Data records:
[Start of section]

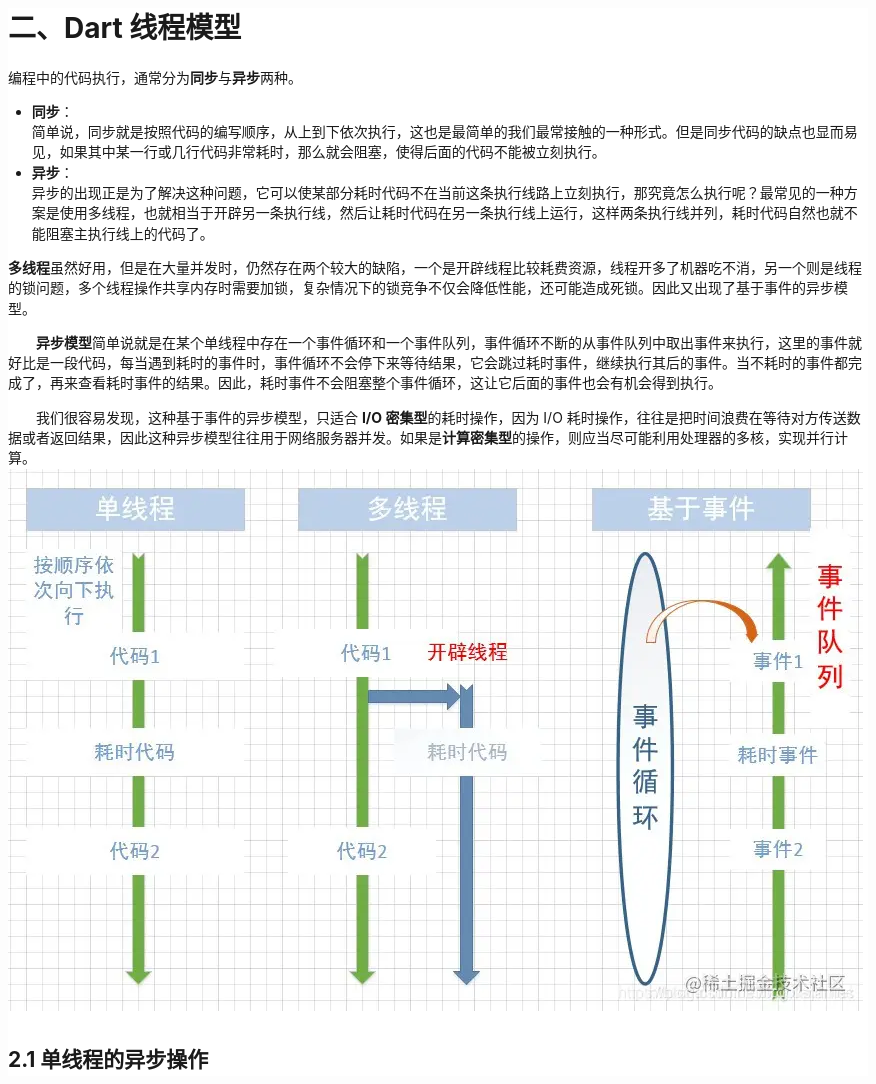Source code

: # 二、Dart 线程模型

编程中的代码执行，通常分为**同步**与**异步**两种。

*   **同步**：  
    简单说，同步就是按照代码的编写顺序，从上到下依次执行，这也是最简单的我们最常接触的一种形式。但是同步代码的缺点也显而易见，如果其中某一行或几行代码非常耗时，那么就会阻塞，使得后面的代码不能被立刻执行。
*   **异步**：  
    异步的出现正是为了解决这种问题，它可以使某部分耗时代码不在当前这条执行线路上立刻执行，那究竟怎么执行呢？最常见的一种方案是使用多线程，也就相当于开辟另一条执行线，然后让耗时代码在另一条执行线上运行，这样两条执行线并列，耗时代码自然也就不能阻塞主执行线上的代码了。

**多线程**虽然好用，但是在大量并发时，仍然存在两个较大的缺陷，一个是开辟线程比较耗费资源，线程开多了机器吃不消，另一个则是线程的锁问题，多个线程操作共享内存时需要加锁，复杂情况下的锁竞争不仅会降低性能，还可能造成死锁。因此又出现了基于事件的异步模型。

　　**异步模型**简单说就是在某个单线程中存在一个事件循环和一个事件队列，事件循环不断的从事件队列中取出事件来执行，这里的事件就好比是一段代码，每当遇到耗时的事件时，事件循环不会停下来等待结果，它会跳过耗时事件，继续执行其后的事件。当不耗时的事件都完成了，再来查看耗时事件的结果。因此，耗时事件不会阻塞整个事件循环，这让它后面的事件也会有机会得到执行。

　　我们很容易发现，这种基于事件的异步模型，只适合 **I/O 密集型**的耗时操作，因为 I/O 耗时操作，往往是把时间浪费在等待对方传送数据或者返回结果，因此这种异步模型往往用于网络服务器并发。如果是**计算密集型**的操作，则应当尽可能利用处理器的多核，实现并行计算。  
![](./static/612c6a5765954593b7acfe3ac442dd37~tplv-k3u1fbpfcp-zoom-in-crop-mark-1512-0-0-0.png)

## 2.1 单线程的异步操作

[End of section]

* Task objective
List each line of the data above that contains the string "这里的事件就好比是一段代码". Matching is case-sensitive.

* Solved problem
　　**异步模型**简单说就是在某个单线程中存在一个事件循环和一个事件队列，事件循环不断的从事件队列中取出事件来执行，这里的事件就好比是一段代码，每当遇到耗时的事件时，事件循环不会停下来等待结果，它会跳过耗时事件，继续执行其后的事件。当不耗时的事件都完成了，再来查看耗时事件的结果。因此，耗时事件不会阻塞整个事件循环，这让它后面的事件也会有机会得到执行。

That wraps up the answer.